Pour renouer avec la légitimité il est indispensable que toutes les grandes décisions qui engagent l’avenir résultent d’un large consensus, incluant la minorité.

La problématique du Perrier, en préparation du débat du vendredi 7 mars.

Le Perrier constitue un quartier classé en ZUS, ce qui signifie Zone Urbaine Sensible. À ce titre il bénéficie de divers plans en partenariat avec l’État, la Région, etc.
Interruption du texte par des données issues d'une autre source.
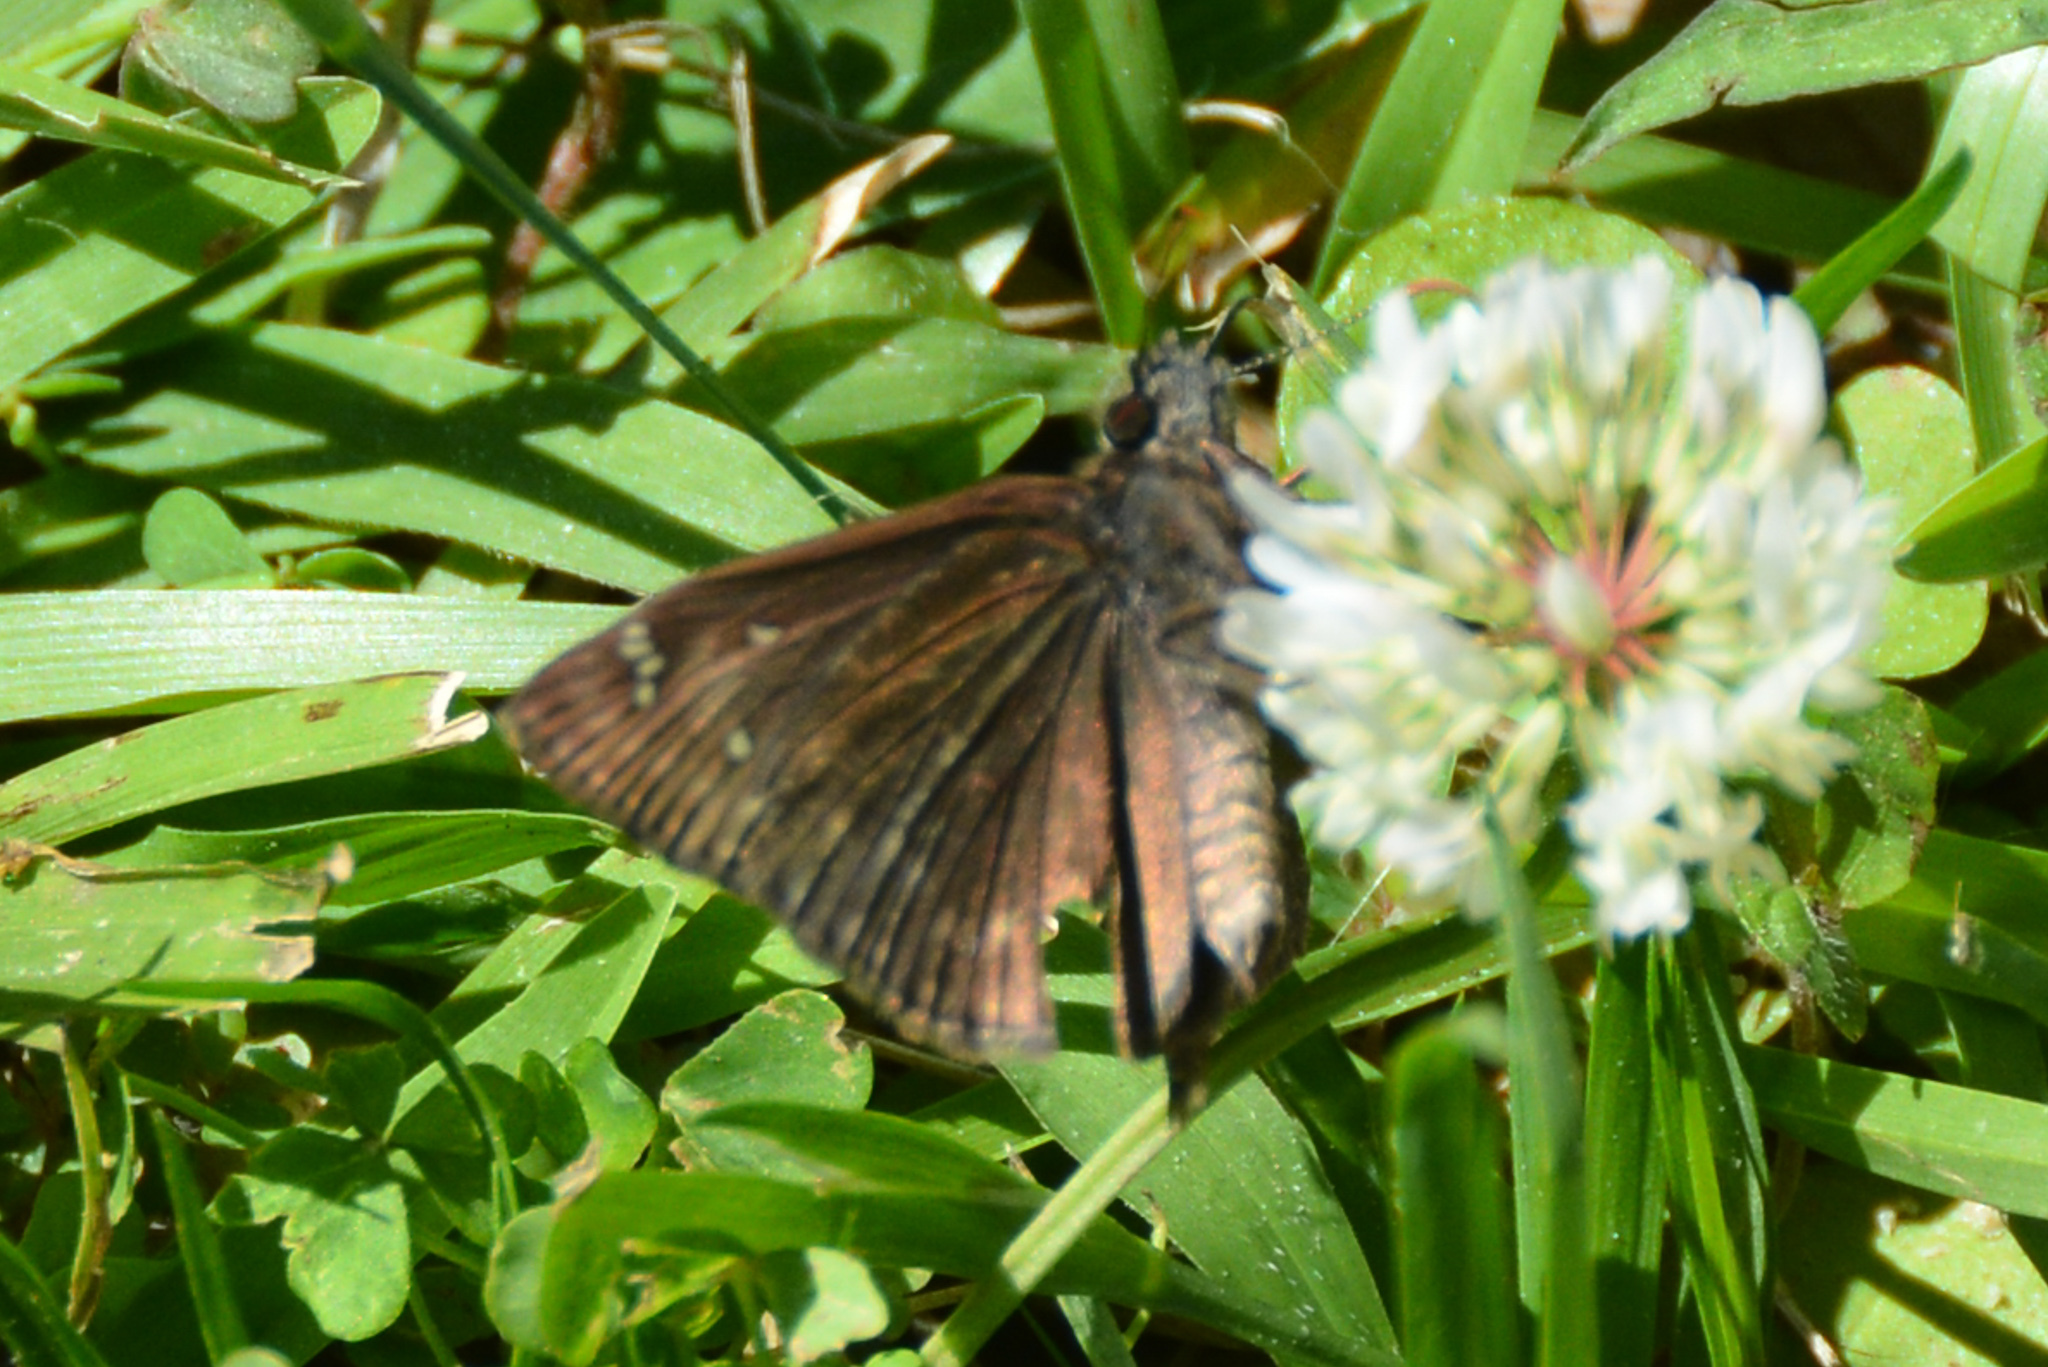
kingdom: Animalia
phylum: Arthropoda
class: Insecta
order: Lepidoptera
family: Hesperiidae
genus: Erynnis
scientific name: Erynnis horatius
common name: Horace's duskywing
Le dernier en date est le CUCS (Contrat Urbain de Cohésion Sociale) de l’agglomération annemassienne.

Le Perrier ce sont d’abord des chiffres qui illustrent sa situation.

– la population de ce quartier est de 7800 habitants,

– la superficie du quartier est de 40 hectares (495 hectares pour la totalité de la ville).

– le chômage y est de 20 %

– les moins de 25 ans représentent environ le 40% de la population,

– les non diplômés le 1/3,

– les familles monoparentales près du 1/4,

– le revenu médian est d’environ 10 000 euros / an,

– les étrangers représentent 20% de la population,

– les logements sociaux plus de la moitié des logements (60%),

– les ménages non imposés sont la majorité (61%).

D’une manière générale le bâti correspond aux constructions de la décennie 1970, des immeubles hauts séparés par des espaces tantôt en parkings, tantôt en verdure, pour quelques lieux assez mal entretenus.

Le niveau d’équipements publics est correct, on y trouve notamment un très beau gymnase, une MJC, une bibliothèque, une crèche.

L’impression se dégage d’une certaine distance et d’une certaine différence avec le centre ville.

Le boulevard urbain

Le boulevard urbain permettra :

1) d’écouler le trafic interne à Annemasse plus commodément que par le centre,

2) de relier et non de séparer, les quartiers entre eux, et notamment le sud au centre.

Sur le principe il est nécessaire.

Sa conception actuelle répond au double impératif.

En revanche, il demeure une question qui est celle des systèmes de régulation des flux, et du choix entre un mode par feux ou un mode par rond point.

Les feux répondent à l’idée du « bouclier », alors que le rond-point, aux intersections et notamment à la principale, permettrait une meilleure fluidité.

Être contre le boulevard urbain est une erreur.

Nous sommes en sa faveur, parce que c’est le bon sens. Parce qu’il rendra à la ville un immense service. Parce qu’il permettra en outre l’aménagement d’espaces verts, parce qu’il désengorgera une partie du trafic.